### Reading passage
As I sit here typing this post, my best friend and cat of 15+ years is by my side. We've slept in the same bed, cuddled on the couch and "worked" side by side (and when I say "worked" in his case, I mean "napped") for longer than I've been a mom or a wife. We've moved six times together and weathered BIG changes– like me getting married and having kids– with our relationship intact. We've been insperable.
But the cruel march of time is forcing our friendship to end… and it's breaking my heart.
I first met Gus (short for "Asparagus," from the musical Cats) years ago when I was a starving law student and he was an innocent, trapped behind the cold steel bars… of his cage at the animal shelter.
Looking back on those days, my life was a little lonely. I worked from 6 am-3 pm at a local TV station then made the looong journey from Seattle to Tacoma to go to law school. I was always rushing around and trying not to get fired OR kicked out of school. I needed a roomate who could deal with my long hours and give me emotional support.
My friend Mindy and her then boyfriend helped me get Gus from the Seattle Animal Shelter and even took care of him for a few days until I moved into my new apartment in Seattle. After visiting the shelter with me, Mindy STRONGLY suggested I get Gus. He was already an adult and she was concerned he'd have less of a chance of being adopted.
He was such a handsome cat, with long black fur, piercing jade eyes and a question-mark tail. I fell in love immediately. We were simpatico. I'd try to study and he'd walk all over my papers. I tried to sleep and he'd plop himself down on my stomach and wake me up. It felt good to be needed and loved in a very non-needy way. It was a blissful existence.
Then I met another Mr. Right. This one had two legs and an allergy to cats. I was VERY concerned. Would three be good company? That first day, Mr. Right sneezed and wheezed. His eyes were red and swollen. He was itchy and uncomfortable. But he stayed. And so did Gus. And somehow. Mr. Right got through his allergies, and before you could say "catnip" we were married and all happily living together.
Mr. Right would pick Gus up and take him "on tour" around the apartment to see all the things he couldn't get to. I'd pop a dance CD into the boom box, scoop Gus up and dance with him in the window.
A move out of state followed. Mr. Right and I were both working long weird hours and one or both of us was frequently out of town. I didn't have any friends in the jungle of LA– except Gus. Sometimes I wished he and I could go out to eat and take in a movie together. He was a loyal, loving friend and made me feel like a million bucks when I straggled in after a challenging workday.
Another big move followed… then a house, kids… the years rolled by. Now a distingushed gentleman, Gus was adept at drinking out of water glasses (instead of his water bowl), tripping me as I walked downstairs and meowing me awake when he felt I was sleeping in too far past 5 am. He was puzzled by– yet tolerant of– the children but at his essence, still very much "my" cat.

[Saved data entries]
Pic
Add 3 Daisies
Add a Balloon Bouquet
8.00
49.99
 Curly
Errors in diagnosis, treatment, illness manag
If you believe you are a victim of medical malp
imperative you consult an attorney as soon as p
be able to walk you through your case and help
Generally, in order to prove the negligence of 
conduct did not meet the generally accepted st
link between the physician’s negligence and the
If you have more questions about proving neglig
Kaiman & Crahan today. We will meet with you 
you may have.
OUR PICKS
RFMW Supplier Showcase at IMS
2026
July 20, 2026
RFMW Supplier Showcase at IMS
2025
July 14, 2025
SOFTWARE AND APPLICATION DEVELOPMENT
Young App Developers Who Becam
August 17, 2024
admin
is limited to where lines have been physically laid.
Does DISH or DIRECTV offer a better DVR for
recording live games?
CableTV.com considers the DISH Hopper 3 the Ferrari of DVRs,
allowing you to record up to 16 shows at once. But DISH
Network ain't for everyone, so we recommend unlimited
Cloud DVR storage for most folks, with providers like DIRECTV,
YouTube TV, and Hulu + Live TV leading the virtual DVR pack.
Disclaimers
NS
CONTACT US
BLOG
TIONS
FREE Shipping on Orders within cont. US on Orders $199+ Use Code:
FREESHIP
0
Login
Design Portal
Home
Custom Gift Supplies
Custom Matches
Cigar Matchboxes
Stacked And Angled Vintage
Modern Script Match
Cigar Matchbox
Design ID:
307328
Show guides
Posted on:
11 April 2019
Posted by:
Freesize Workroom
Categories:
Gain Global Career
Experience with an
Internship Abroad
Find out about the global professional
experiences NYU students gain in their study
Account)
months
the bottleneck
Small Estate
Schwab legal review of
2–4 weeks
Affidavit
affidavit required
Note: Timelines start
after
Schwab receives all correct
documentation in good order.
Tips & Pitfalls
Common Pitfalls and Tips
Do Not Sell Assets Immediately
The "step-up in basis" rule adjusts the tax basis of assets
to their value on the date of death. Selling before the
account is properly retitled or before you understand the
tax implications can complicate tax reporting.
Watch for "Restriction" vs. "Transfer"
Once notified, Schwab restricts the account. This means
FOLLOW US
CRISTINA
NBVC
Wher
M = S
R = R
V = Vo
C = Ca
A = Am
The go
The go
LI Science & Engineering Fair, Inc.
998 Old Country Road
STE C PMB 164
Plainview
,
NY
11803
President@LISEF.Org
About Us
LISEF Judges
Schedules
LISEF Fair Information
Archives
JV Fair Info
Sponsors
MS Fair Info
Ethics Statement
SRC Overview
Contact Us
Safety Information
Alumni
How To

### Problem details
Retype the post about Gus from "But the cruel" to "the animal shelter.". The data has nothing to do with the post about Gus.

### The completed task
But the cruel march of time is forcing our friendship to end… and it's breaking my heart.
I first met Gus (short for "Asparagus," from the musical Cats) years ago when I was a starving law student and he was an innocent, trapped behind the cold steel bars… of his cage at the animal shelter.